HEADERS = {"Authorization": "Bearer your-token"}
# Navigate to a page
httpx.post(f"{BASE}/navigate", json={"url": "https://example.com"}, headers=HEADERS)
# Get only interactive elements to keep tokens low
snapshot = httpx.get(f"{BASE}/snapshot?filter=interactive&format=compact", headers=HEADERS)
refs = snapshot.json()
# Click a button by its ref
httpx.post(f"{BASE}/action", json={"kind": "click", "ref": "e5"}, headers=HEADERS)
# Read the result
text = httpx.get(f"{BASE}/text", headers=HEADERS)
print(text.text)Node refs are stable within a snapshot. After a click that loads a new page, take a fresh snapshot—refs on the new page are independent. For pages that update without a full load (React, Vue SPAs), use ?diff=true to see what changed rather than re-fetching the whole tree.
For multi-agent setups where several agents share a browser instance, use tab locking:
# Lock tab 1 for exclusive use
curl -X POST localhost:9867/tab/lock -d '{"tabId": 1}'
# ... do your work ...
# Release it
curl -X POST localhost:9867/tab/unlock -d '{"tabId": 1}'When it fits well
Pinchtab is a good fit for agents that need to browse the web but don’t need to be tightly coupled to a browser testing framework. Specifically:
- Web scraping and content monitoring at any scale
- Form automation (sign-ups, data entry, multi-step workflows)

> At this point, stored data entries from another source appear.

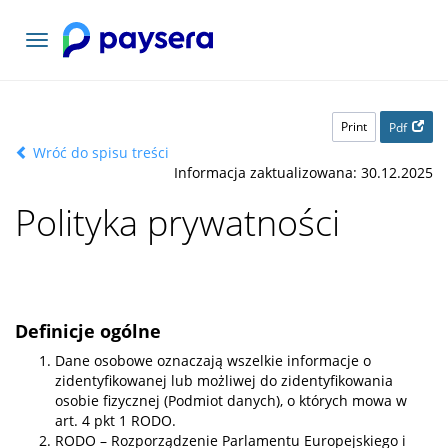
Toggle
navigation
Print
Pdf
Wróć do spisu treści
Informacja zaktualizowana: 30.12.2025
Polityka prywatności
Definicje ogólne
Dane osobowe oznaczają wszelkie informacje o
zidentyfikowanej lub możliwej do zidentyfikowania
osobie fizycznej (Podmiot danych), o których mowa w
art. 4 pkt 1 RODO.
RODO – Rozporządzenie Parlamentu Europejskiego i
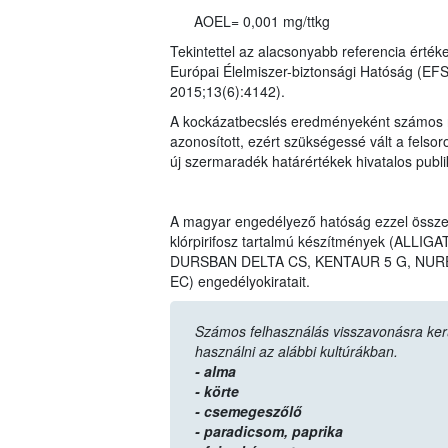
AOEL= 0,001 mg/ttkg
Tekintettel az alacsonyabb referencia érték
Európai Élelmiszer-biztonsági Hatóság (EF
2015;13(6):4142).
A kockázatbecslés eredményeként számos n
azonosított, ezért szükségessé vált a felso
új szermaradék határértékek hivatalos publ
A magyar engedélyező hatóság ezzel össz
klórpirifosz tartalmú készítmények (AL
DURSBAN DELTA CS, KENTAUR 5 G, NURE
EC) engedélyokiratait.
Számos felhasználás visszavonásra került,
használni az alábbi kultúrákban.
- alma
- körte
- csemegeszőlő
- paradicsom,
paprika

- Authenticated scraping after a one-time login setup
- Agents running in bash scripts, Go programs, or any language with HTTP support
- Setups where you want to switch between different agent frameworks without changing browser integration
It’s not the right tool for pixel-accurate visual testing (Playwright is better there), or for sites where the accessibility tree is sparse or unreliable. Some single-page apps built with custom components don’t expose much useful ARIA data, and a full screenshot becomes the more practical option.
Getting started
# Docker (easiest, no Chrome install needed)
docker run -d \
-p 127.0.0.1:9867:9867 \
--security-opt seccomp=unconfined \
-e BRIDGE_TOKEN=your-secret-token \
-e BRIDGE_HEADLESS=true \
pinchtab/pinchtab:latest
curl -H "Authorization: Bearer your-secret-token" http://localhost:9867/health
# Build from source (requires Go 1.25+ and Chrome installed)
git clone https://github.com/pinchtab/pinchtab.git
cd pinchtab
go build -o pinchtab .
BRIDGE_HEADLESS=true BRIDGE_TOKEN=your-secret-token ./pinchtabThe GitHub repo has an OpenClaw skill that can install and configure Pinchtab automatically if you’re using an agent that supports skills.
Pinchtab is MIT licensed. Source on GitHub.